M.D. Nalapat
Manipal, India — During the 1960s, the
United States had a president who did more for the underclass than most of his
predecessors put together. Lyndon Johnson introduced healthcare, civil rights
and other measures designed to provide a level playing field for people of
different classes and colors among the citizenry.
Instead of acclaim, what he got was
unpopularity, forcing him to surrender office after just one term. The reason
was an unpopular war, fought the wrong way – through the insertion of greater
and greater numbers of troops.
U.S. soldiers marauding through their land
converted several hundred thousand South Vietnamese into Viet Cong. As a recent
editorial on Afghanistan in the New York Times put it, Americans too would be
tempted to violence were a strange-looking bunch of aliens to invade and occupy
Oregon.
Those who seek conventional military
solutions to problems within other countries forget that the world is very
different from what it was during the peak years of European colonialism. Then,
mass killings were acceptable. But now, were NATO to repeat in Afghanistan the
tactics of European colonial powers in South America, Africa and Asia, their
own populations would halt such slaughter.
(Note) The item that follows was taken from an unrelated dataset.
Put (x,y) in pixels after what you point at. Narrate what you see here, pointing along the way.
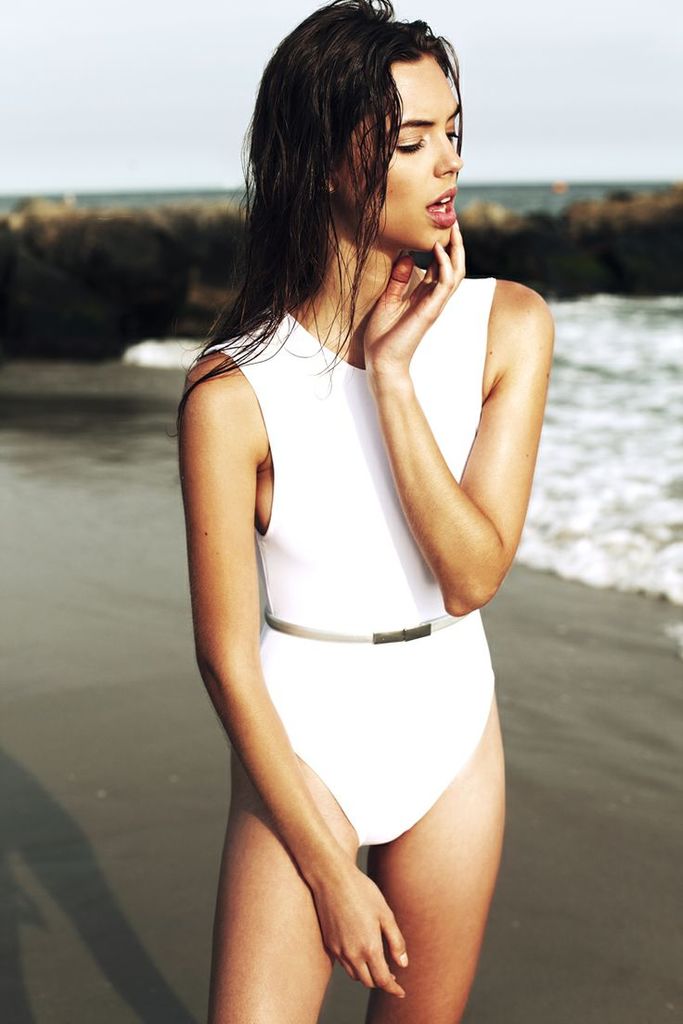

In the age of worldwide cable television,
significant "collateral damage" is unacceptable. This is not a
situation that would have endeared itself to Winston Churchill, the wartime
British prime minister who once favored the bombing of undefended villages in
the Middle East, and looked the other way when more than 6 million Indians died
in 1944 of starvation in the single British-ruled province of Bengal.